If the unions were still strong, they could've blocked the offshoring of workers by calling a company-wide strike in the US. That would've been effective while most of the talent and production was local. Corp-Exec bonuses are hard to justify when your sales are the shits because the corp wasn't producing anything for an extended period.
Now that all the jobs are disseminated to 3rd/4th world areas without any worker protection, the power is gone and won't be coming back.
If this doesn't end up like a typical class action suite Apple and the other big players could end up paying out Billions in damages, probably making it the most expensive lawsuit ever and making an ever so small dent in the mountains of cash they've managed to pile up.
That is sarcasm, right?

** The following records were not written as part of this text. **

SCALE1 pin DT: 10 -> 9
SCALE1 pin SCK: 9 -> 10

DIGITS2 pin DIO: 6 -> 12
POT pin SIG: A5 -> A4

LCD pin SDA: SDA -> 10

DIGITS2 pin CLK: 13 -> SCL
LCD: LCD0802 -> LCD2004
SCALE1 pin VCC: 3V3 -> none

You damn well know that this is going to end up like a typical class action suit. At worst the companies will have to pay out a few million dollars each and apologize. The lawyers will get rich, and the employees will get just enough to buy a Big Mac.

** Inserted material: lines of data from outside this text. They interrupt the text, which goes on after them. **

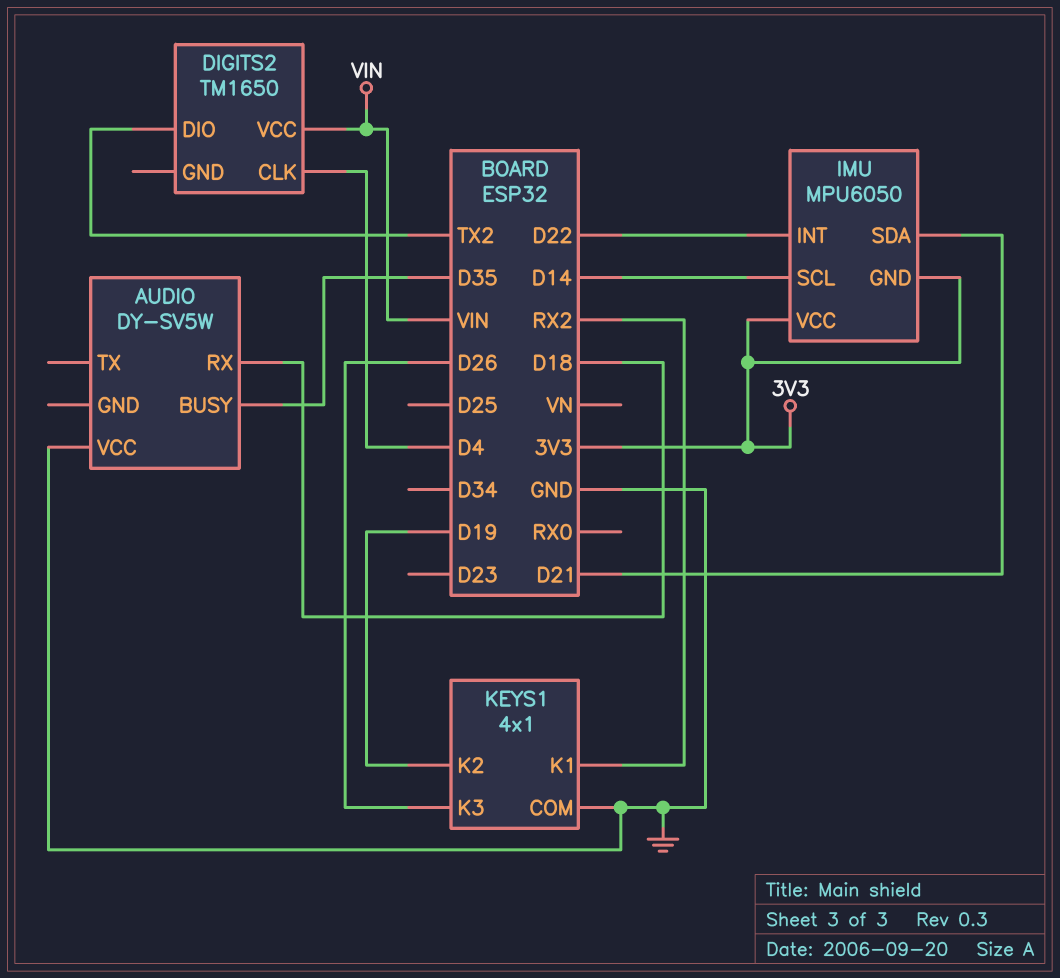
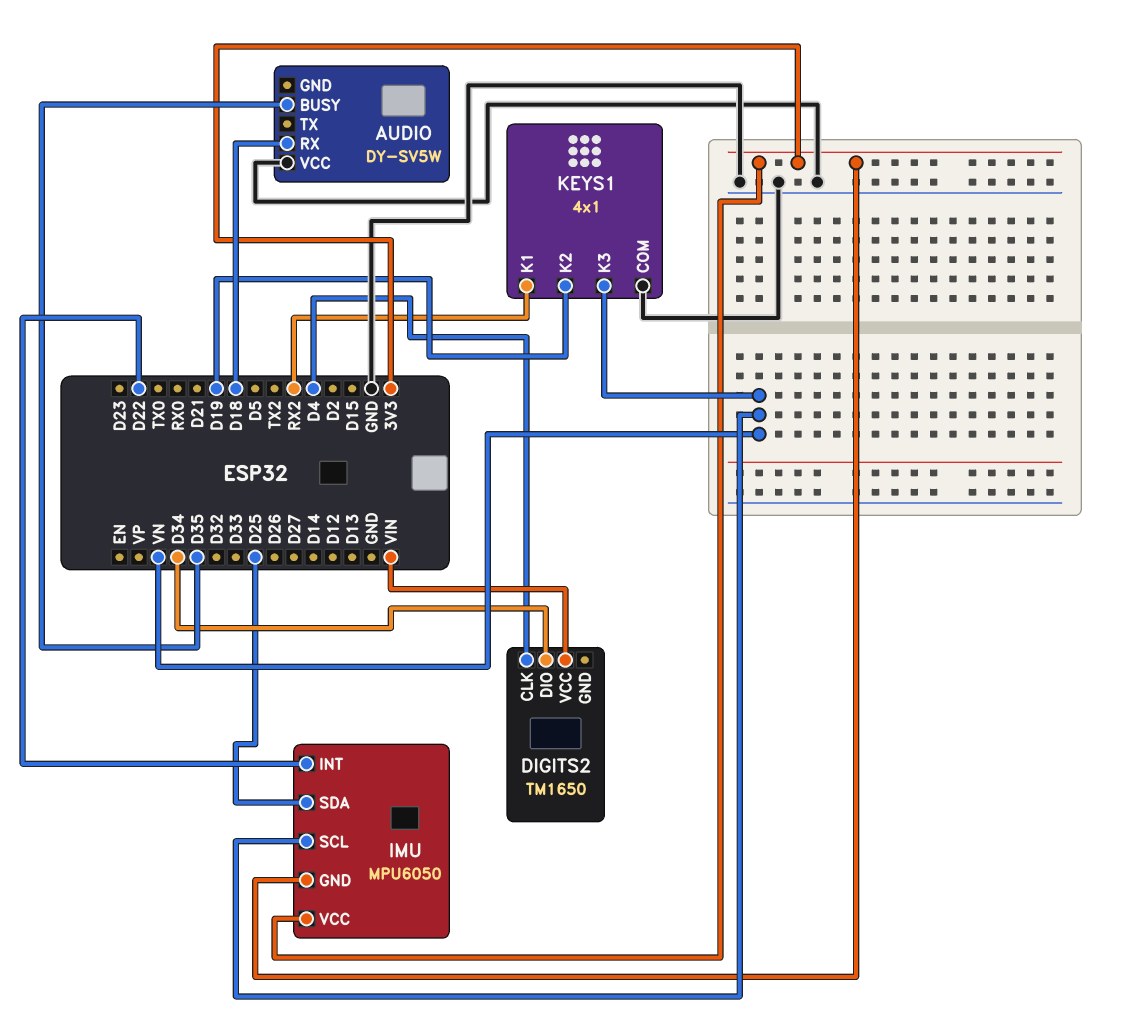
DIGITS2 pin DIO: TX2 -> D34
IMU pin SCL: D14 -> VN
IMU pin SDA: D21 -> D25
KEYS1 pin K3: D26 -> VN

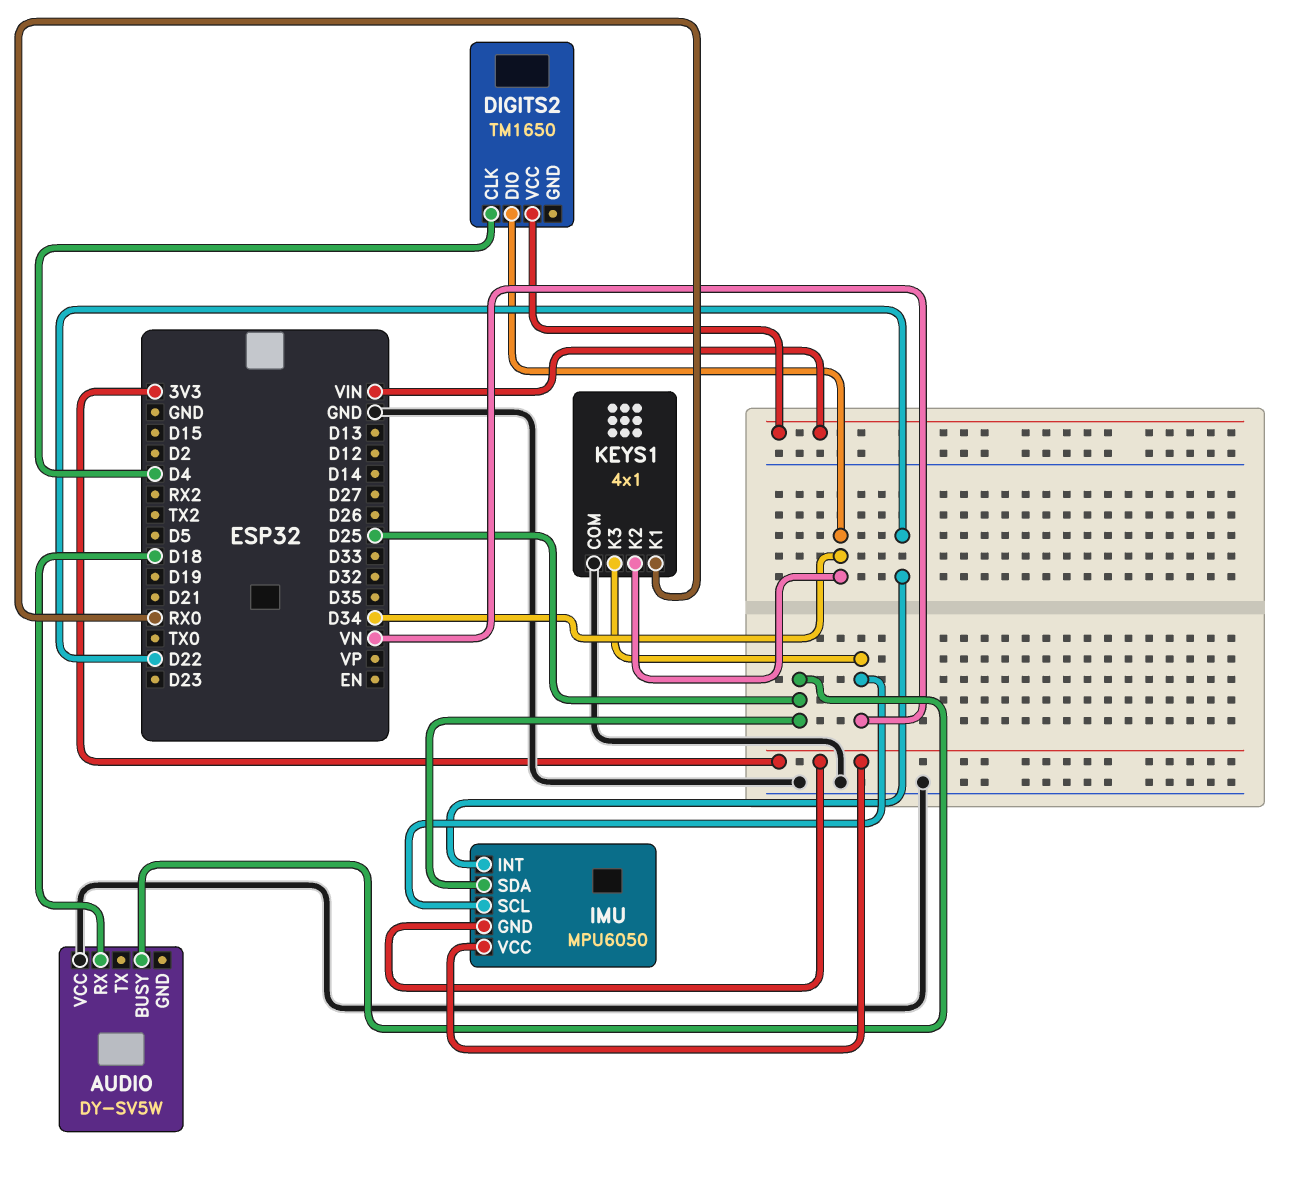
AUDIO pin BUSY: D35 -> D25
KEYS1 pin K1: RX2 -> RX0
KEYS1 pin K2: D19 -> D34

> The suit is about maintaining a free market in labor.
> Union membership is one way that individuals participate in that free market.
Lol. Did you just say that collusion, enforced by the government, is "free market"? Unions, organized, enforceable collusion, are exactly the opposite of free market.
A free market means I can hire your teenage son at $20 / hour to change lightbulbs, if you want to do that job at that price. Unions mean I better contract that job out, because I'm only allowed to hire electricians at $65 + $40 in benefits for anything related to anything electrical.
The illegal behavior these companies for busted for, the collusion, is PRECISELY what unions do. Anti-competive collusion is the PURPOSE of a union.
There's no such thing as "the 4th world". It's something you just made up. For the record: 1st world: USA and its allies. 2nd world: USSR and its satellites. Doesn't exist anymore, it's an obsolete term. 3rd world: everyone else.
Unions were the reason jobs left offshore in the first place. Unions only care about the interests of union bosses - to pretend that they represent workers is laughable.
Shutting down free speech with violence isn't fighting fascism. It IS fascism!